World - Coastal Darkening Is a Hidden Environmental Nuisance

Murky water poses a growing threat to all sorts of marine life.

Around the world, coastal waters are steadily growing darker. This darkening—a change in the water’s color and clarity—has the potential to cause huge problems for oceans and their inhabitants.

“It’s affecting the quality of the sea we know,” says Oliver Zielinski, who runs the Coastal Ocean Darkening project at the University of Oldenburg in Germany. These “changes in the physics will lead to biological changes,” he adds.

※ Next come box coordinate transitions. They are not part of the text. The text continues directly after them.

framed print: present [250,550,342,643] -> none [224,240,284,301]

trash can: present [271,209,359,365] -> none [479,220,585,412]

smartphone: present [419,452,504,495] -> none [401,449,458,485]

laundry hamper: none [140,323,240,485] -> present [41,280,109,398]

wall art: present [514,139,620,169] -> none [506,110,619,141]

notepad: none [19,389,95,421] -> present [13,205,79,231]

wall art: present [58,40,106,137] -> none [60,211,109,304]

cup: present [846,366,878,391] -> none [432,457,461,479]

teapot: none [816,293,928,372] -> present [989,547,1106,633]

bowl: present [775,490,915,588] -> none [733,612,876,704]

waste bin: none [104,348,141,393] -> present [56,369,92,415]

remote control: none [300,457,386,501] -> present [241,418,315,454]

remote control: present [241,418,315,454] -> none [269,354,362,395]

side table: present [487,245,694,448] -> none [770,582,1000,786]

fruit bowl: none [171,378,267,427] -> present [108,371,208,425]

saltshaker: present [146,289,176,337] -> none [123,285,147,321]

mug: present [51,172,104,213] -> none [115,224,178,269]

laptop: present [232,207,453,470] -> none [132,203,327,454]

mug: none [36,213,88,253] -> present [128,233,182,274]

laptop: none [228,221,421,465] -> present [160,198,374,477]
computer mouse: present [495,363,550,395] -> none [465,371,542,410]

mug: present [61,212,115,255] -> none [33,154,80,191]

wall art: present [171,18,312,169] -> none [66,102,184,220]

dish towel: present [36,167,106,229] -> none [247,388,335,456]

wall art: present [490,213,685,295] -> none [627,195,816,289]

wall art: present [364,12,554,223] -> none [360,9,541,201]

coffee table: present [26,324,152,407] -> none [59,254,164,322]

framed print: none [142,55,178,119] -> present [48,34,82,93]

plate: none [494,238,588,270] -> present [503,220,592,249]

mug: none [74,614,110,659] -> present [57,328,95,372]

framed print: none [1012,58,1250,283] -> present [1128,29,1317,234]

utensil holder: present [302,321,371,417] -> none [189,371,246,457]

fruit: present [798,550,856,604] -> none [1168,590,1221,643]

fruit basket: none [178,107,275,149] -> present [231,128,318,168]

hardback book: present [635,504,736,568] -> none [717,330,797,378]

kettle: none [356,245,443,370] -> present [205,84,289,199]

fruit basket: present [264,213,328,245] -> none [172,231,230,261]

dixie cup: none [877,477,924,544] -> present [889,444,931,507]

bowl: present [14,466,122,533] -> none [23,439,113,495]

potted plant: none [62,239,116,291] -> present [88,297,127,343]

Some of the causes behind ocean darkening are well understood: Fertilizer might enter the water and cause an algal bloom, or boats might stir up light-blocking silt. But other causes are murkier. During heavy rains, for instance, organic matter—primarily from decaying plants and loose soil—can enter oceans as a brown, light-blocking slurry. This process is well documented in rivers and lakes, but has largely been overlooked in coastal areas.

Maren Striebel, an aquatic ecologist also with the Coastal Ocean Darkening project, showed the power of this phenomenon in a large-scale experiment.

In the study, Striebel and her team filled huge metal vats with water, phytoplankton, and silt. From peat, the team extracted a brown liquid as an approximation of the dissolved organic matter found in coastal waters. They put low, medium, and high concentrations of the liquid in the vats, and hung lamps above them to mimic the sun’s rays.

Over the first few weeks, the peat extract decreased the light’s ability to penetrate the water by 27 percent, 62 percent, and 86 percent, respectively, for the low, medium, and high concentrations. The phytoplankton suffered from the lack of light—primarily in the medium- and high-concentration vats.